Fig. 72.—Sheath of a cedar-wood mast, bronze.

We are inclined to take these plates for models in restoring the columns of the Sippara tabernacle. There is nothing in the richness of this double covering of bronze and gold to cause surprise, as the inscription which covers part of the face and the whole of the back of the tablet is nothing but a long enumeration of the gifts made to the shrine of Samas by the reigning king and his predecessors.

This column has both capital and base. The former cannot have been of stone; a heavy block of basalt or even of limestone would be quite out of place in such a situation. As for the base it is hardly more than a repetition of the capital, and must have been of the same material; and that material was metal, the only substance that, when bent by the hand or beaten by the hammer, takes almost of its own motion those graceful curves that we call volutes.

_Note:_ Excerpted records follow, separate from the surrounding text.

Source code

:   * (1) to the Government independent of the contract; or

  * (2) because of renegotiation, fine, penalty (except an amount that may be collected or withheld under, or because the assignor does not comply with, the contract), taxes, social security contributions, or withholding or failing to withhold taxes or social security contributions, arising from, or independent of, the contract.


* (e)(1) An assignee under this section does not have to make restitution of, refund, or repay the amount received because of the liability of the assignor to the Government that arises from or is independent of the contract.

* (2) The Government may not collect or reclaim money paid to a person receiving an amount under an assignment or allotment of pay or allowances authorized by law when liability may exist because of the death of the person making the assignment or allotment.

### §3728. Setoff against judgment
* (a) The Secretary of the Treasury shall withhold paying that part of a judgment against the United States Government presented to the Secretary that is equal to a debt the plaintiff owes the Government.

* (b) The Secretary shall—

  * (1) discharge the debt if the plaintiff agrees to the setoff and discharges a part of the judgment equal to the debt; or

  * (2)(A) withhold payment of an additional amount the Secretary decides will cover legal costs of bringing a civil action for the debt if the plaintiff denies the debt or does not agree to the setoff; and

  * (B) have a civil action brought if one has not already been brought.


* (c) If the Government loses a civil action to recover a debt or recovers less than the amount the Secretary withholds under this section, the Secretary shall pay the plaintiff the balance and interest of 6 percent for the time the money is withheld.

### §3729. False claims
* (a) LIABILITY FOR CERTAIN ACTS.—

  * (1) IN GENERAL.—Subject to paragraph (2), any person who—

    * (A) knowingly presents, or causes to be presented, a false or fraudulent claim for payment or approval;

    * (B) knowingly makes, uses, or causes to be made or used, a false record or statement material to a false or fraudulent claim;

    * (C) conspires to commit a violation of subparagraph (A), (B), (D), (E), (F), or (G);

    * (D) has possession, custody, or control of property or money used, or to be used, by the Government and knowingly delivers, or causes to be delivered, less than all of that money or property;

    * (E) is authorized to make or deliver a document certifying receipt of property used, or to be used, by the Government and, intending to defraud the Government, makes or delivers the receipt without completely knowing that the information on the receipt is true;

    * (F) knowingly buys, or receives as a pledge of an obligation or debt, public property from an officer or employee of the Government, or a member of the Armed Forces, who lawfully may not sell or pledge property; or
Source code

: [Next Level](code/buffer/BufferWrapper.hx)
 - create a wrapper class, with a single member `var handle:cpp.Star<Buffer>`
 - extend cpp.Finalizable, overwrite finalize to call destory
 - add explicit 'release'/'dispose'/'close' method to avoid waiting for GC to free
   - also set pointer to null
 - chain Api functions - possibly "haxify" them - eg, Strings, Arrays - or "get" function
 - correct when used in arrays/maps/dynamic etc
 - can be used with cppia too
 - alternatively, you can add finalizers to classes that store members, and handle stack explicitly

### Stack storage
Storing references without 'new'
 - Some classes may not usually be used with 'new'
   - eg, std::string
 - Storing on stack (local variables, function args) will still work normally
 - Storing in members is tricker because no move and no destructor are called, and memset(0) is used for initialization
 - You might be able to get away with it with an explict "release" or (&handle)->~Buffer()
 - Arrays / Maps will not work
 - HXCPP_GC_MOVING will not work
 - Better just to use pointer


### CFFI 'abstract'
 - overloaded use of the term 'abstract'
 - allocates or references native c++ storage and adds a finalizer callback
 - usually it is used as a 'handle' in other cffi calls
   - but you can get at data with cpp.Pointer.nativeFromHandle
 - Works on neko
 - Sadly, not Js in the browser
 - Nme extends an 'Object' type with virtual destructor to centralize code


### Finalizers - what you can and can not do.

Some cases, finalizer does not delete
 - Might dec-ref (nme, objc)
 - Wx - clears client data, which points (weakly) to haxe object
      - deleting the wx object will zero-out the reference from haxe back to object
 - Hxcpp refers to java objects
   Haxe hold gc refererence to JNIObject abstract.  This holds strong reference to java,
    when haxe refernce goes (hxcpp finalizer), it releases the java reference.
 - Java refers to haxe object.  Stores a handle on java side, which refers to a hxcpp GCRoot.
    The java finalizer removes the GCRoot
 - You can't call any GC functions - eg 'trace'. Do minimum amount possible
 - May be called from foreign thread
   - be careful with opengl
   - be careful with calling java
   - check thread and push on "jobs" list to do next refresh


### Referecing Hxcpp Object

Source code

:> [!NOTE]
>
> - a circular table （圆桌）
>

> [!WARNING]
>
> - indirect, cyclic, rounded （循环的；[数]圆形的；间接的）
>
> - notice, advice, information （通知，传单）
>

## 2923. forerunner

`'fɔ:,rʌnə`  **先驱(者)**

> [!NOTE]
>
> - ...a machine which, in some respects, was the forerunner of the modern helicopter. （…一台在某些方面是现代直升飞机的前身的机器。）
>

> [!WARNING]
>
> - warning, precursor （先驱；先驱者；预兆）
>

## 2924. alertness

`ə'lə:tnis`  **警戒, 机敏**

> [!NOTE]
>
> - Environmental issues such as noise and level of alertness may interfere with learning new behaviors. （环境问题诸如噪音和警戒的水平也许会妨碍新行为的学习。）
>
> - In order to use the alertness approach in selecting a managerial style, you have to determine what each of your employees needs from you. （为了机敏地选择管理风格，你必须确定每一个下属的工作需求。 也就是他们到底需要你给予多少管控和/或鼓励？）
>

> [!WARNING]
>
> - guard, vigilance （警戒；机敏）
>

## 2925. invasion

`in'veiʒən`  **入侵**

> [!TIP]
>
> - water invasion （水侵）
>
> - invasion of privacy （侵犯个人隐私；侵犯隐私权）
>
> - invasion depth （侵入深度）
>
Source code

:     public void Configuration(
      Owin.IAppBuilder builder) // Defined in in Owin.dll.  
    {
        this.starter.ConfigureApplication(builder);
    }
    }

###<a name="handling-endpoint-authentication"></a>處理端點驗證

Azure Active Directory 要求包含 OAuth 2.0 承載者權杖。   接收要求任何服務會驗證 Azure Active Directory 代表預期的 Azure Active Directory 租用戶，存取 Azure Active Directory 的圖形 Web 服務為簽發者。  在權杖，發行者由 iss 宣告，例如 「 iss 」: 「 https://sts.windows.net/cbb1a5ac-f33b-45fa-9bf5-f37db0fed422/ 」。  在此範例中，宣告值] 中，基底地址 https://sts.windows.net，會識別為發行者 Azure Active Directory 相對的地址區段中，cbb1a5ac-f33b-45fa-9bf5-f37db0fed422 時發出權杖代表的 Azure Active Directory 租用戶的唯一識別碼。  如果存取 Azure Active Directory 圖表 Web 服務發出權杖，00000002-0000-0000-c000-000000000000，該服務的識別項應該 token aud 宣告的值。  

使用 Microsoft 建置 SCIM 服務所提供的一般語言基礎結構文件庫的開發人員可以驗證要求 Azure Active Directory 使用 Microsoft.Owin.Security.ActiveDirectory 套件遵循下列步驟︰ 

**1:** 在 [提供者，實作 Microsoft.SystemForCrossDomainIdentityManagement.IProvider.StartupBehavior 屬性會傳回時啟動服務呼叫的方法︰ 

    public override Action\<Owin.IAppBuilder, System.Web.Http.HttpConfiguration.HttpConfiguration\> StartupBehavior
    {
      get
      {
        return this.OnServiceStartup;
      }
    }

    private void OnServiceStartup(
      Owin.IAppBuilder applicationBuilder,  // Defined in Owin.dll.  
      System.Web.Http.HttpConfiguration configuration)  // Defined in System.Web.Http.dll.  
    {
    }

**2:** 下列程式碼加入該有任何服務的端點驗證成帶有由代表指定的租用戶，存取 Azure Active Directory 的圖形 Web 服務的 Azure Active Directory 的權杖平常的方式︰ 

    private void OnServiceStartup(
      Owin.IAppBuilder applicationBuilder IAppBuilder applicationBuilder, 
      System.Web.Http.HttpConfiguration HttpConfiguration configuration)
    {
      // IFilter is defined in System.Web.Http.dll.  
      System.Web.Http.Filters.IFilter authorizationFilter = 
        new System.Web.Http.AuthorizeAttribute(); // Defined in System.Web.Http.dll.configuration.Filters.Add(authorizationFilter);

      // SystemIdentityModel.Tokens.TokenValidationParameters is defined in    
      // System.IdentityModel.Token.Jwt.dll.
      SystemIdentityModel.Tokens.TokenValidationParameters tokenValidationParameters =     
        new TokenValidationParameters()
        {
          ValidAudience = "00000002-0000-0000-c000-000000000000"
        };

We believe then in a bronze capital gilded. Under the volutes three rings, or astragali, may be seen. By their means the capital was allied to the shaft. The former consisted of two volutes between which appeared a vertical point resembling one of the angles of a triangle. The base is the same except that it has no point, and that the rings are in contact with the ground instead of with the shaft. These volutes may also be perceived on the table in front of the tabernacle, where they support the large disk by which the sun-god is symbolized.

Fig. 73.—Interior of a house supported by wooden pillars; from the gates of Balawat. British Museum.

Before quitting this tablet we may point to another difference between the column of Sippara and the shafts of the same material and proportions that we have encountered in the Assyrian bas-reliefs ([Figs. 67], [68], and [69]). In the latter the column rises above the canopy, which is attached to its shaft by brackets or nails. At Sippara the canopy rests upon the capital itself. The same arrangement may be found in Assyrian representations of these light structures; it will suffice to give one example taken from the gates of Balawat ([Fig. 73]). Here, too, the proportions of the columns prove them to have been of wood. They do not rise above the entablature. The architrave rests upon them, and, as in Greece and Egypt, its immediate weight is borne by abaci.

At present our aim is to prove that Assyria derived from Chaldæa the first idea of those tall and slender columns, the shafts of which were of wood sheathed in metal, and the capitals of the latter material. The graceful and original forms of Chaldæan art would have prepared the way for a columnar architecture in stone, had that material been forthcoming. Babylon, however, saw no such architecture. Her plastic genius never came under the influence that would have led her to import stone from abroad; and the grace and variety of the orders remained unknown to her builders. Like Egypt, Chaldæa gave lessons but received none. The forms of her art are to be explained by the inborn characteristics of her people and the natural conditions among which they found themselves placed.